Many thanks in advance!


----------



## brittan (May 18, 2007)

.


----------



## Sophus (Apr 26, 2013)

A bit confused by the sound picture in that recording. It could be a roller bearing and they do go from time to time. That could be the the aircon, generator or roller that tightens the belt. If you have a metal rod, you could touch different parts with one end and listen on the other end to hunt down the source of noise. Also check the generator roller and generator roller clutch function (should only be able to turn the generator roller in one direction).

Could also be the PCV valve, but I thought the sound was more mechanical than flute like/forced air/vacuum.

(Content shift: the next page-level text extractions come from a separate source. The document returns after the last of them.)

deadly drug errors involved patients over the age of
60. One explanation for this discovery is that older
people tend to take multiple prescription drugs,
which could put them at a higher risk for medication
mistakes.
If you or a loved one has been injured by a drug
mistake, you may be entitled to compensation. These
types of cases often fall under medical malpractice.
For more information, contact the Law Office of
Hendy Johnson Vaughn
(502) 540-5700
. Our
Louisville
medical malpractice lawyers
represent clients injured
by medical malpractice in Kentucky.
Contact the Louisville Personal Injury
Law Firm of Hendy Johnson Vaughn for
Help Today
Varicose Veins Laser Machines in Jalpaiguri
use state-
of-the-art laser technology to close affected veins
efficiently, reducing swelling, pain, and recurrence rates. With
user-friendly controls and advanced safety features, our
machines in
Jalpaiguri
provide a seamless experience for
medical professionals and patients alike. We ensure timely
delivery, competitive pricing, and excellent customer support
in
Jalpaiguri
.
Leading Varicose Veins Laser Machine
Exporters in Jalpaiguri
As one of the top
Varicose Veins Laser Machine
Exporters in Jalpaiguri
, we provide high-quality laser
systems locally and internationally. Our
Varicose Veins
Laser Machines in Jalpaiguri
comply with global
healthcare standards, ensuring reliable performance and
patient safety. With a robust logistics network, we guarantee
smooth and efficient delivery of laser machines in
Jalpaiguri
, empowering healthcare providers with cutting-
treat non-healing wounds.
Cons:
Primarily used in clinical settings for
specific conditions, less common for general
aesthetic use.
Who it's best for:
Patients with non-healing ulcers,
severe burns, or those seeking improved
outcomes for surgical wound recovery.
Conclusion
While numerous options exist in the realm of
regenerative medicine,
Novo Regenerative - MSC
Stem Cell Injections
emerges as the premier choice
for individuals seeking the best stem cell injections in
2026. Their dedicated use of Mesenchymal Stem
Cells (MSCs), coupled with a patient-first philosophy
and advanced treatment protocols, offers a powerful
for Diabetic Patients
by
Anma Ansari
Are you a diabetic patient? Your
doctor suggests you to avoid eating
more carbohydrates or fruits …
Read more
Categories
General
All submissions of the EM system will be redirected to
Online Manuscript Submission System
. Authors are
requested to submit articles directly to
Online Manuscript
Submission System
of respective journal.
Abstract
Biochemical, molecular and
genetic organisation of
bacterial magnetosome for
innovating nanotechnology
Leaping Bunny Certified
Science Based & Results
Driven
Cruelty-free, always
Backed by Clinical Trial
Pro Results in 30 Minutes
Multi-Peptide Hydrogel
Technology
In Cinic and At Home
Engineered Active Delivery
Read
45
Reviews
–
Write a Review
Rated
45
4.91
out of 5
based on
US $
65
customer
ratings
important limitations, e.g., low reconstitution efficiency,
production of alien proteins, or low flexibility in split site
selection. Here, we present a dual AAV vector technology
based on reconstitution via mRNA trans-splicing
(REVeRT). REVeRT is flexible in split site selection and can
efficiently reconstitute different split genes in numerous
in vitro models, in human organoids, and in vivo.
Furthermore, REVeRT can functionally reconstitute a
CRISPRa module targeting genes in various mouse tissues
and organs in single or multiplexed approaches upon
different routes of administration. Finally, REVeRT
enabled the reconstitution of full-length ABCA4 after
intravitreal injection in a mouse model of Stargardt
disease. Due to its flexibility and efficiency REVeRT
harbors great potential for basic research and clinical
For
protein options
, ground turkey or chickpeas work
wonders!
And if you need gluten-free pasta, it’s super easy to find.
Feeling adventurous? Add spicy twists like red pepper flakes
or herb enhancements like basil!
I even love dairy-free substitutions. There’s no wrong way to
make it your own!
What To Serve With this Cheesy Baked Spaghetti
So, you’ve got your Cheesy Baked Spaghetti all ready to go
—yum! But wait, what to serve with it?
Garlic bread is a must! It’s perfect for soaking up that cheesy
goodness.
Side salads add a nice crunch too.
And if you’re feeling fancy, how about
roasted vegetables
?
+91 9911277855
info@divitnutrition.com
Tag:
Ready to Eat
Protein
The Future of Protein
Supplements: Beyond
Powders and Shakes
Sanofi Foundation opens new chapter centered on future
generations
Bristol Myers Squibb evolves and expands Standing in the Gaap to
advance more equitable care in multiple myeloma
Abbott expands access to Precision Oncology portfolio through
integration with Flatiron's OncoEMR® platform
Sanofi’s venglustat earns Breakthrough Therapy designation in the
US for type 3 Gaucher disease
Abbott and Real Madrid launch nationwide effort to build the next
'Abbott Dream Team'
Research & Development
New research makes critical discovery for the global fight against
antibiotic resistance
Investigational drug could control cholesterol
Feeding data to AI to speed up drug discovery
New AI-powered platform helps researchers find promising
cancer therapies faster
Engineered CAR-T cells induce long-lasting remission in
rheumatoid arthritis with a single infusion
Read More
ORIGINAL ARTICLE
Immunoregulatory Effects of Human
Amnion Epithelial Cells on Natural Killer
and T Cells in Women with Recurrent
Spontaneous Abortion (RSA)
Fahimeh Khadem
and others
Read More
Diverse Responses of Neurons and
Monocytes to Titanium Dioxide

If the sound continue a short while after you turn off and engine comes to a halt, almost like whistling or vacuum/pressure equalizing, it is most likely the PCV. That is a cheap and easy DIY fix. I hope the latter, as that is the easiest to fix. Engine will likely run a little better after it is fixed.


----------



## TT-driver (Sep 14, 2010)

I'm with Sophus. This sounds like air escaping from somewhere. Next to the PCV valve, I'd also check: the turbo inlet pipes and the pipe that goes from the valve cover to the turbo (that's the path the oil fumes go when the engine is under turbo boost)


----------



## savz1 (Oct 20, 2014)

Most likely the PCV Valve, mine was making the same noise and once changed it was fine. Also check your oil level as it can suck oil when it goes wrong.


----------



## assailantsky (Feb 8, 2015)

Sophus said:


> Could also be the PCV valve, but I thought the sound was more mechanical than flute like/forced air/vacuum. If the sound continue a short while after you turn off and engine comes to a halt, almost like whistling or vacuum/pressure equalizing, it is most likely the PCV. That is a cheap and easy DIY fix. I hope the latter, as that is the easiest to fix. Engine will likely run a little better after it is fixed.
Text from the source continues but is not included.